Un’instabilità tedesca fa male all’Europa
Abbiamo parlato di una possibile, difficoltosa, soluzione a tre teste per il governo tedesco. Ma, come giustamente sottolineano molti commentatori tra cui quelli di Bloomberg, questo comporterà lunghe trattative e la probabilità di rimandare la nascita dell’esecutivo fino a Natale. Nel 2013 furono 86 i giorni necessari per arrivare ad un governo e molti temono che dovremo attendere anche di più a questo giro. In Germania una coalizione Cdu-liberali-verdi governa nello Schleswig-Holstein, lo stato settentrionale al confine con la Danimarca.

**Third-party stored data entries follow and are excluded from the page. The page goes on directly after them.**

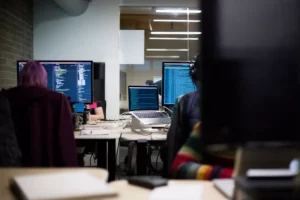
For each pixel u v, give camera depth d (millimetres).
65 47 5086
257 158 750
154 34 5957
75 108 2982
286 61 663
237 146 651
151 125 2609
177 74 2727
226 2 659
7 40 4094
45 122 1974
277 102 657
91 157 3533
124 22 5648
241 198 706
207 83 655
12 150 1545
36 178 856
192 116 1653
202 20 657
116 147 2605
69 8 4625
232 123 651
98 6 5086
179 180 975
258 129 652
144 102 2877
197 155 1110
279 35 665
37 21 5086
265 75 659
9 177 908
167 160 1970
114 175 2586
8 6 4102
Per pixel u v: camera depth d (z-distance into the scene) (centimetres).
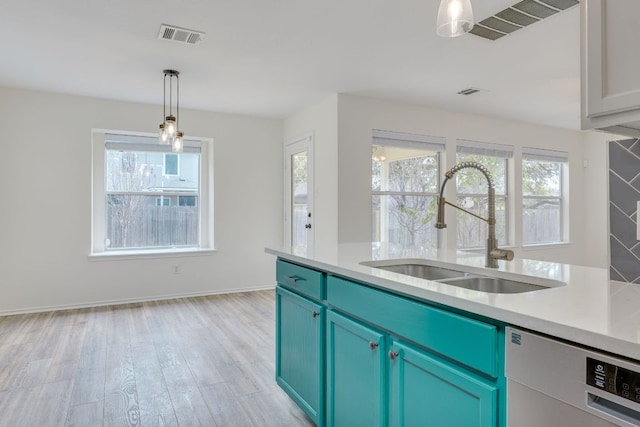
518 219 571
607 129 112
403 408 133
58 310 424
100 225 466
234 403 225
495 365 101
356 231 442
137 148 481
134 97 441
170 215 504
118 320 386
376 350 145
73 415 210
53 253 427
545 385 88
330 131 443
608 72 104
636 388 72
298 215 515
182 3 243
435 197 512
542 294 116
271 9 251
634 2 98
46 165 423
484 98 451
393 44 304
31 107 416
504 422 99
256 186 532
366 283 154
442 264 191
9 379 252
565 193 625
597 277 146
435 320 120
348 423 163
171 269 483
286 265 221
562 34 287
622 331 80
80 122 438
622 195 137
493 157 555
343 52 320
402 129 474
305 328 199
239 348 310
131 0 239
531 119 555
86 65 345
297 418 209
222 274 510
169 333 346
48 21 265
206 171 520
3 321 381
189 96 439
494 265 172
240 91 421
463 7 141
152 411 215
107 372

Seppure con diffidenza alcuni politici verdi hanno già accennato a possibili proposte concrete per entrare al governo, come un piano passo passo per uscire dall’utilizzo del carbone.
Un’altra opzione, ancora più difficile, potrebbe essere la nascita di un governo di minoranza Cdu, cioè con soli ministri Cdu e i voti da cercare di volta in volta, per ogni provvedimento, tra socialisti, verdi, liberali. Quello che è certo è che l’instabilità del motore tedesco sarebbe critica per tutta l’Europa: farsi vedere più forte all’interno potrebbe anche significare dare maggiore ascolto a quei falchi della Cdu che apertamente criticano le politiche “troppo dispendiose” della Banca Centrale Europea di Mario Draghi, come il quantitative easing e che sono essenziali per la nostra tenuta economica.